Search the entries below for the word "المسايل" and copy each line that has it.

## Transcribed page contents
========

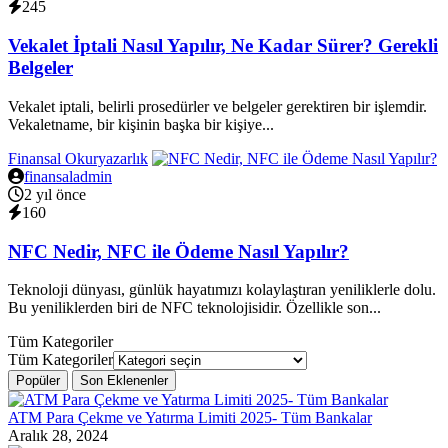
245
Vekalet İptali Nasıl Yapılır, Ne Kadar Sürer? Gerekli
Belgeler
Vekalet iptali, belirli prosedürler ve belgeler gerektiren bir işlemdir.
Vekaletname, bir kişinin başka bir kişiye...
Finansal Okuryazarlık
finansaladmin
2 yıl önce
160
NFC Nedir, NFC ile Ödeme Nasıl Yapılır?
Teknoloji dünyası, günlük hayatımızı kolaylaştıran yeniliklerle dolu.
Bu yeniliklerden biri de NFC teknolojisidir. Özellikle son...
Tüm Kategoriler
Tüm Kategoriler
Popüler
Son Eklenenler
ATM Para Çekme ve Yatırma Limiti 2025- Tüm Bankalar
Aralık 28, 2024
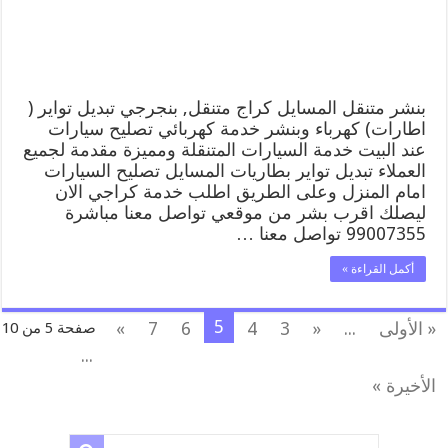
بنجرجي,
كهربائي
تصليح
سيارات
مغلقة
بنشر متنقل المسايل كراج متنقل, بنجرجي تبديل تواير (
اطارات) كهرباء وبنشر خدمة كهربائي تصليح سيارات
عند البيت خدمة السيارات المتنقلة ومميزة مقدمة لجميع
العملاء تبديل تواير بطاريات المسايل تصليح السيارات
امام المنزل وعلى الطريق اطلب خدمة كراجي الان
ليصلك اقرب بشر من موقعي تواصل معنا مباشرة
99007355 تواصل معنا …
أكمل القراءة »
5
« الأولى
...
«
3
4
6
7
»
صفحة 5 من 10
...
الأخيرة »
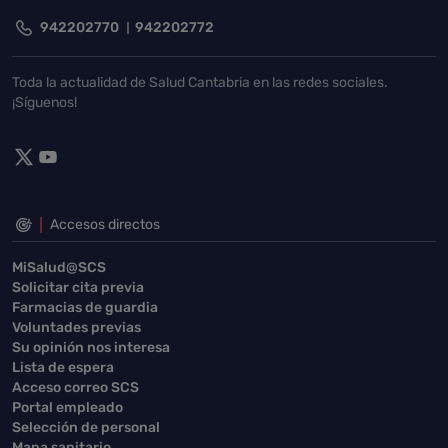
942202770
942202772
Toda la actualidad de Salud Cantabria en las redes sociales.
¡Síguenos!
Accesos directos
MiSalud@SCS
Solicitar cita previa
Farmacias de guardia
Voluntades previas
Su opinión nos interesa
Lista de espera
Acceso correo SCS
Portal empleado
Selección de personal
Mapa sanitario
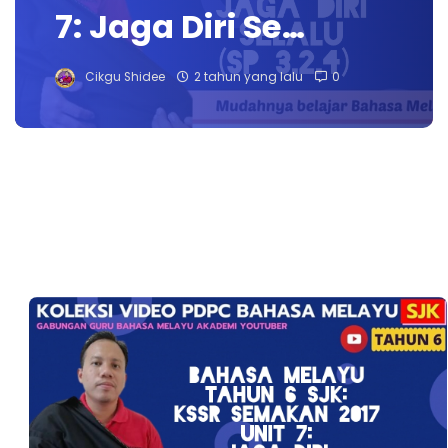
7: Jaga Diri Se…
Cikgu Shidee
2 tahun yang lalu
0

========

## Solution for this problem
بنشر متنقل المسايل كراج متنقل, بنجرجي تبديل تواير (
العملاء تبديل تواير بطاريات المسايل تصليح السيارات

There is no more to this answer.